___ Extracted records
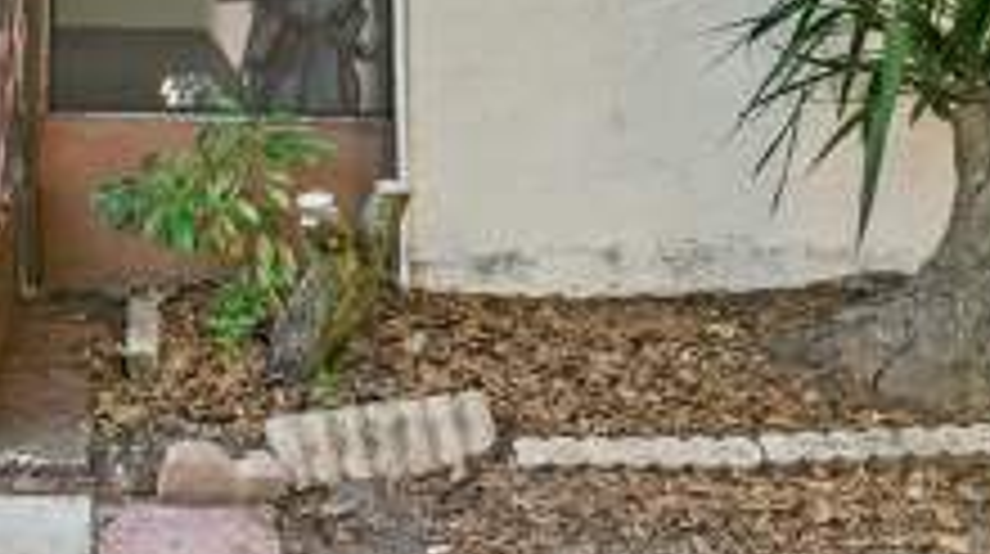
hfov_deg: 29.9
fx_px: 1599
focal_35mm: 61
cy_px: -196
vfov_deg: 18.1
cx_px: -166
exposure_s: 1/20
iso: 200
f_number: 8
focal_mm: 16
______
___ Extracted records
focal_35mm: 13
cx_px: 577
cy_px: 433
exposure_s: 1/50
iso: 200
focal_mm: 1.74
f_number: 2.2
______
___ Extracted records
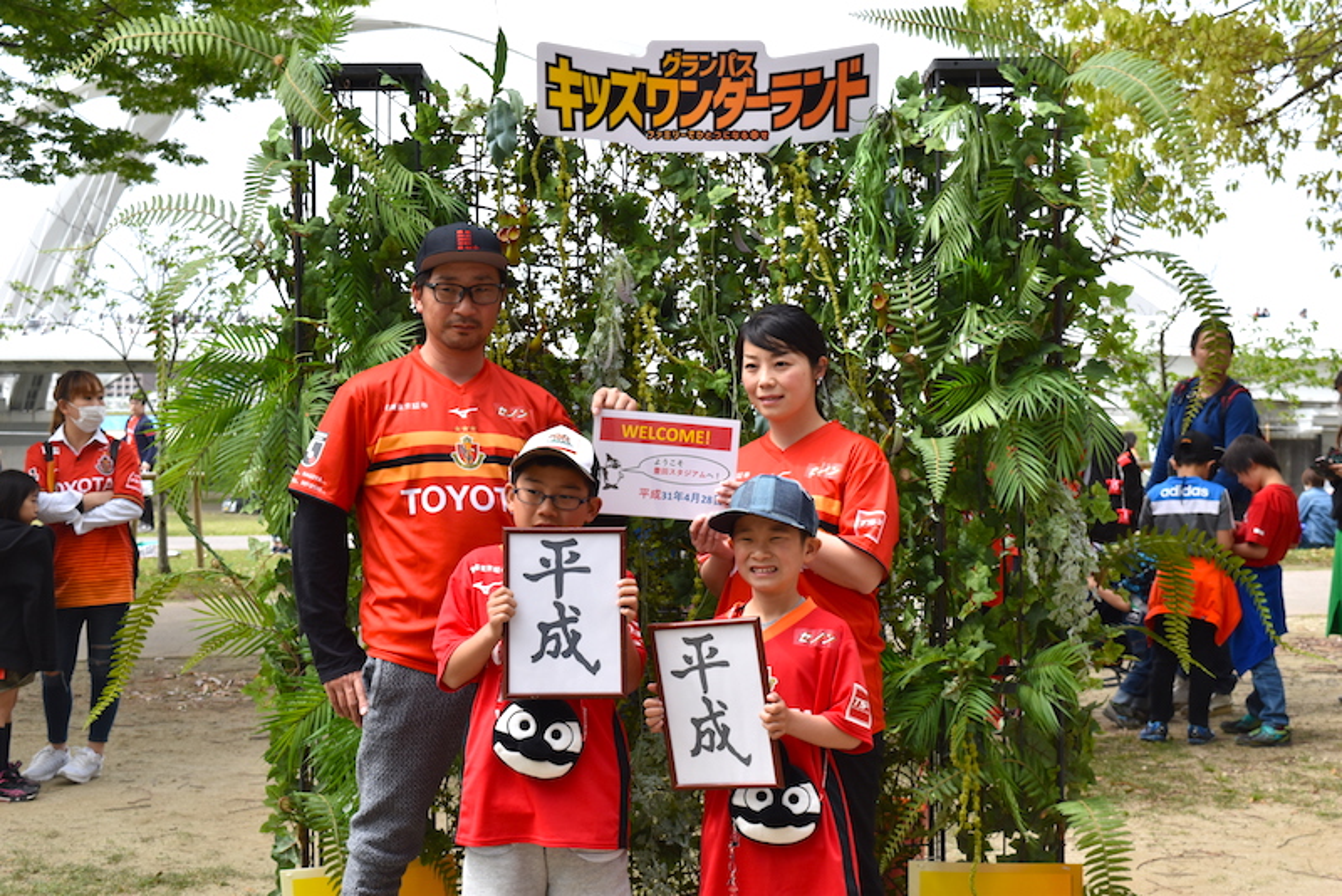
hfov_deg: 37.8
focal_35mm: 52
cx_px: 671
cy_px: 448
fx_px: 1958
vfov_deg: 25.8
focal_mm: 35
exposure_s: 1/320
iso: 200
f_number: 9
______
All lines above between those holding "hfov_deg: 29.9" and "focal_mm: 16", inclusive, must be set down unchanged, and no other line may be included.

**Response**
hfov_deg: 29.9
fx_px: 1599
focal_35mm: 61
cy_px: -196
vfov_deg: 18.1
cx_px: -166
exposure_s: 1/20
iso: 200
f_number: 8
focal_mm: 16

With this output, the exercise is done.